The great awakening is at hand.
NORMALEYE GALLERY UPDATE: HOME, HOME ON THE “RANGE”
By MICHAEL PERKINS
HISTORY BUFFS WHO HAVE EXHAUSTIVELY RESEARCHED THE HELLISH ANIMOSITY OF THE AMERICAN CIVIL WAR, a conflict which sowed seeds of resentment that bear bitter fruit to this very day, may have some small grasp of the vitriolic divide between those who espouse High Dynamic Range (HDR) photography and those who believe its practitioners are in league with Beelzebub. Pro-HDR factions believe those who resist this magical art should be forced to declare themselves Amish on the spot, while the opposite camp believes that all cameras that shoot HDR should be pulverized and used as landfill in Hades. We’re talking irreconcilable differences here.
When HDR first came to my attention, I welcomed it, as many others did, as a way to get around a long-standing problem in exposure….how to modulate between blackout and whiteout in extremely contrasty situations in which a single exposure would either blow out the sky through the window or bury the corners of an interior in blackness. My first attempts with it were exciting, as I tried to shoot frames bracketed across a three or five shot range of exposures, then smooth out the drastic differences between light and dark in the final image. The idea of using HDR for a sci-fi look or a painterly effect never appealed to me. I was really trying to use it to make my pictures replicate more closely the adjustment between light and dark that the eye makes instantaneously.
Over the last five years, however, as I review images I’ve made with HDR software. First, I use the program less with each passing year, and second, I no longer use it to retrieve “lost” tones in dark or light areas of an image. The program I have used since day one, Photomatix, has two main choices, Detail Enhancement and Tonal Compression, and, at first, I worked almost exclusively with the former. For wood grain, stone texture, botanical detail and cloud contrast, it’s remarkably effective. However, it’s also easy to produce images which are too dark overall, and accentuate noise in the individual images. Overcook it even a little and it looks like a finger painting done with hot lava. It thus actually works against the original “looks more like reality” objective.
On the other hand, producing the blended image in the Tonal Compression mode retains most of the sharp detail you get in Detail Enhancement without the gooey consistency. It has fewer attenuating controls, but as I go along, I find I am using it more because it simply calls less attention to itself. In either mode, I have made a conscious effort to throttle the heck back and under-process as much as I can. I’m just getting sick of shots that announce “hey, here comes an HDR photo!” two blocks ahead of its arrival.

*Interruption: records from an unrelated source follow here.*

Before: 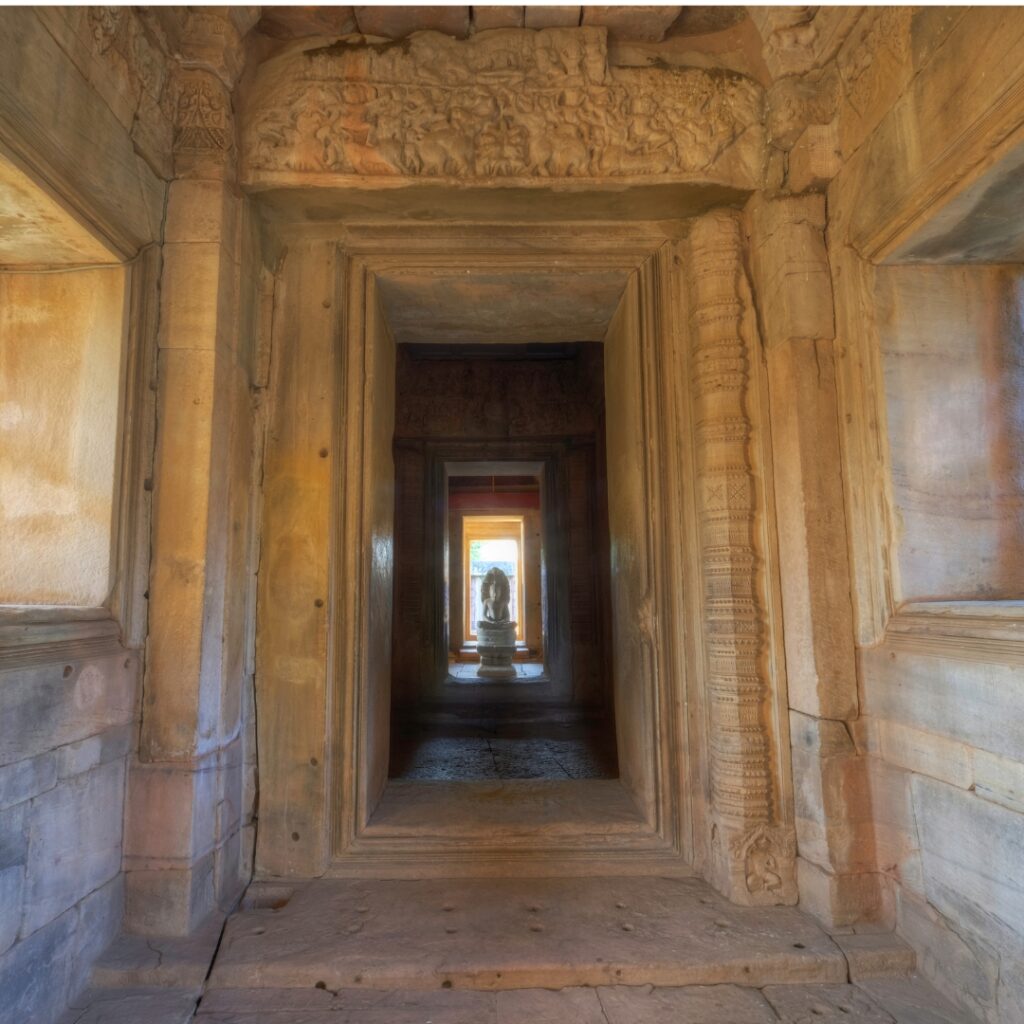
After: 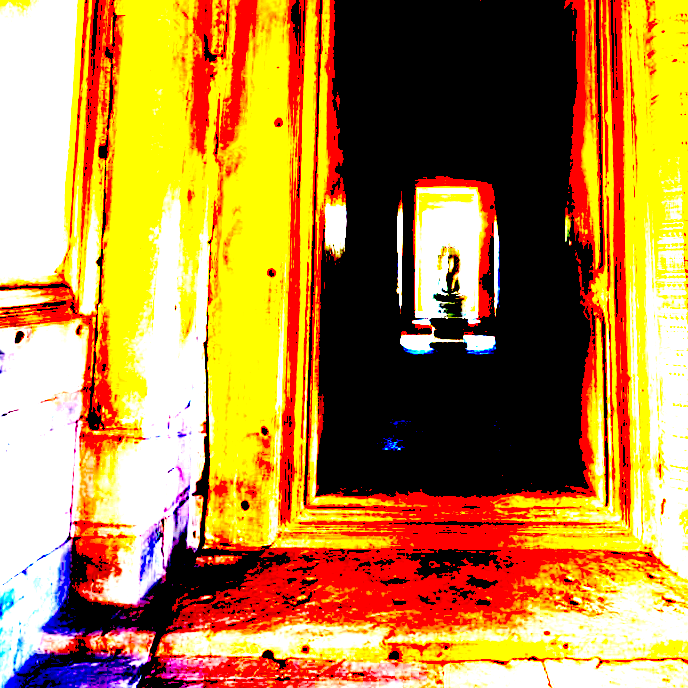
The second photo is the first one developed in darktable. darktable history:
rgb levels: preserve colors max RGB
crop and rotate: angle -0.82°, left 3.85%, top 31.828%, right 27.992%
exposure: black level correction 0.1, exposure 3 EV, compensate highlight preservation false
rotate and perspective: automatic cropping off
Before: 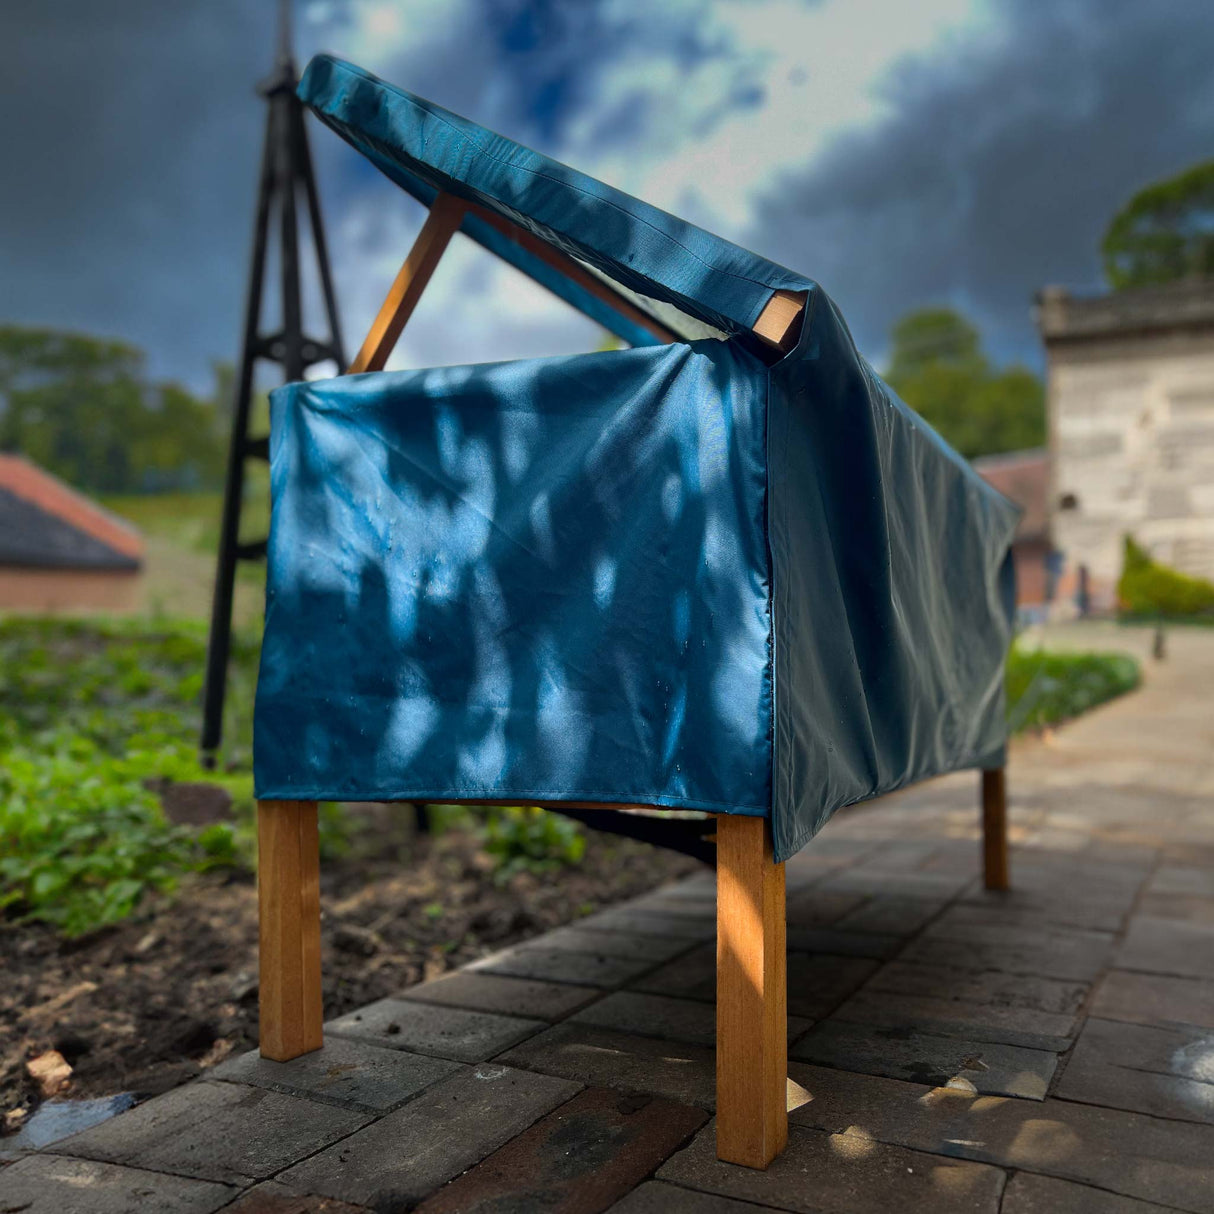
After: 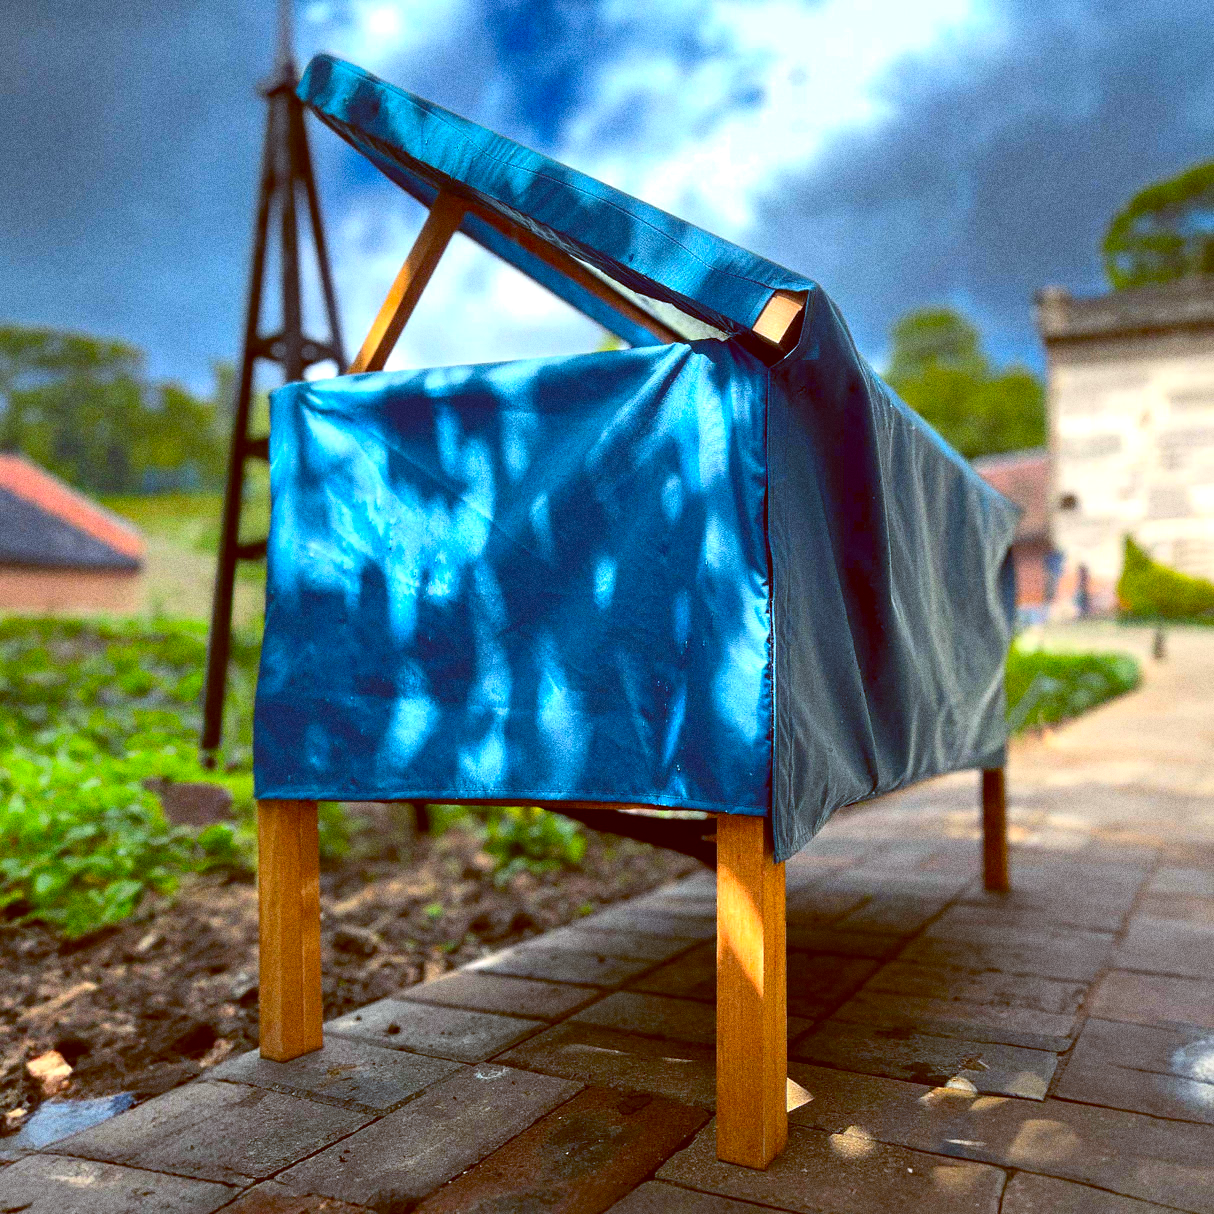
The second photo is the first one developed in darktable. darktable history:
grain: coarseness 0.09 ISO, strength 40%
color balance: lift [1, 1.015, 1.004, 0.985], gamma [1, 0.958, 0.971, 1.042], gain [1, 0.956, 0.977, 1.044]
exposure: black level correction 0, exposure 1 EV, compensate highlight preservation false
contrast brightness saturation: contrast 0.09, saturation 0.28
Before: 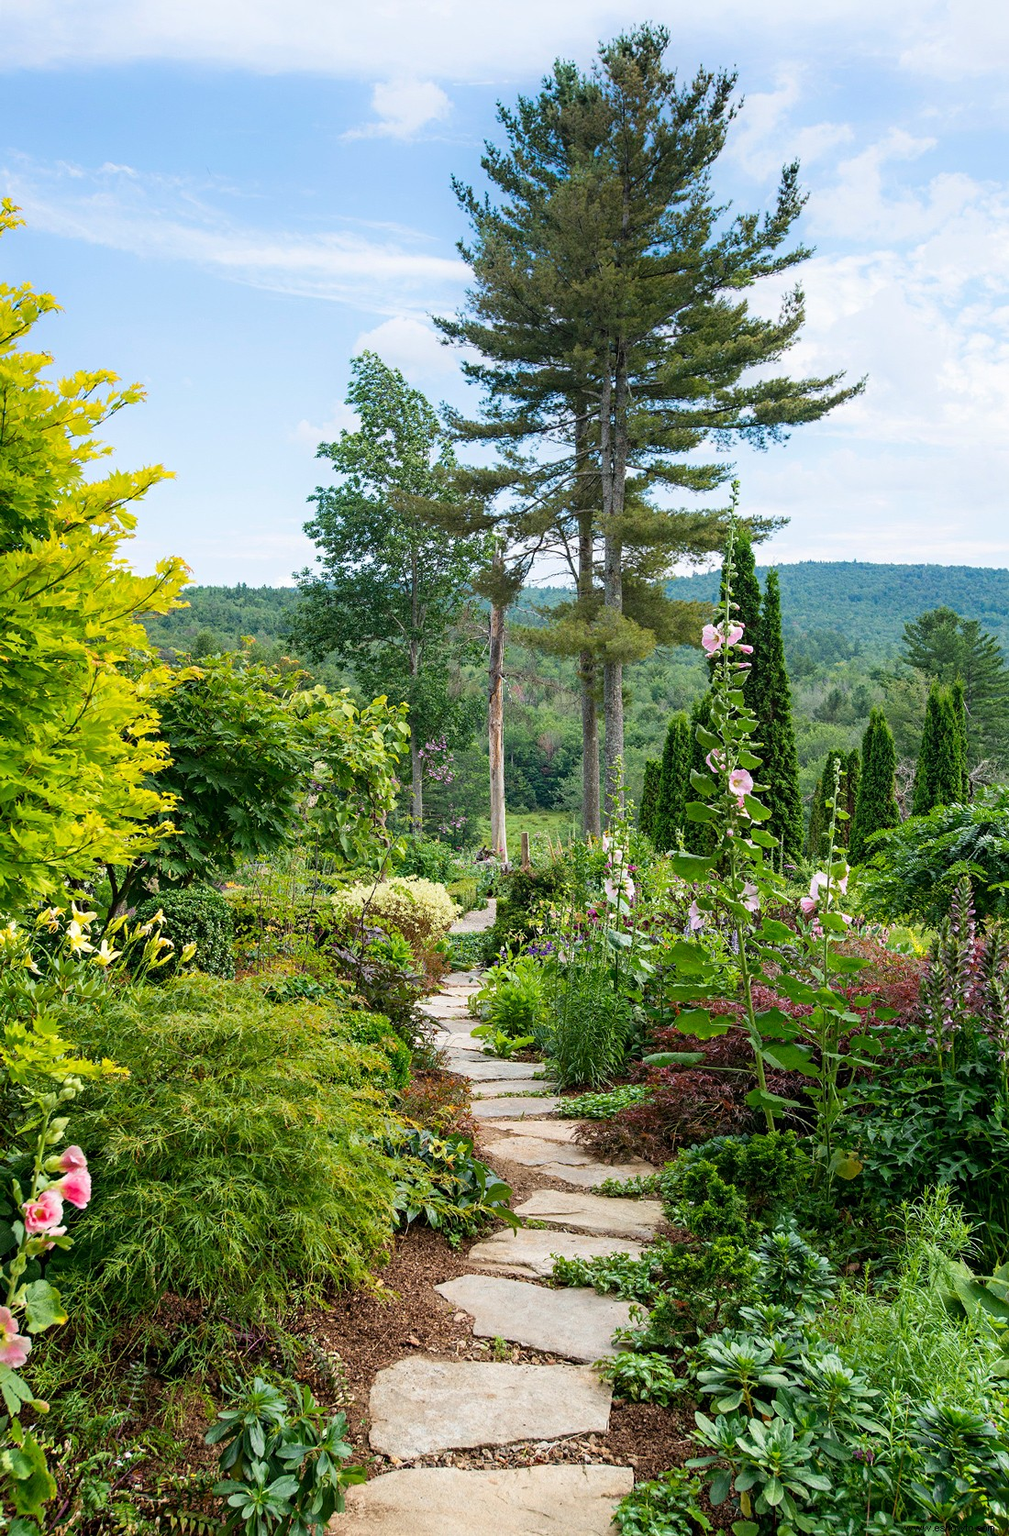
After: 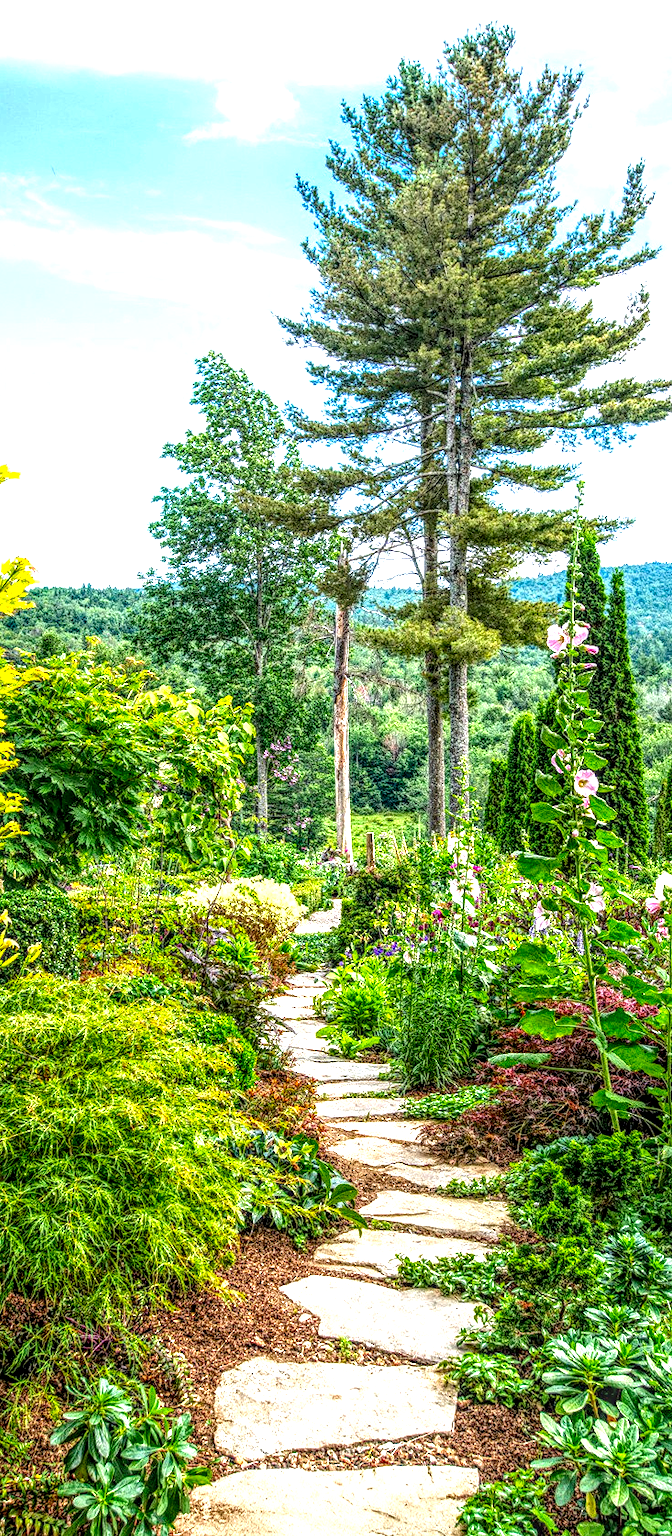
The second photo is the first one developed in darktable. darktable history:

I’m also in the middle of a back-to-basics phase based on getting things right, in-camera, in a single frame, and learning to be more accepting of dark and light patches rather than artificially mixed goose-ups of rebalanced tones. Anyway, as of this posting, I’ve taken down the original selection of images that was in the HDR gallery tab at the top of this page and loaded in a new batch that, while certainly not a “final” word on anything, shows, I think, that I’m still wrestling with the problem of how best to use this technology. Give them a look if you can, and let me know your thoughts on the use of HDR in your own work. We all have to figure out our own way to be home, home on “the range”.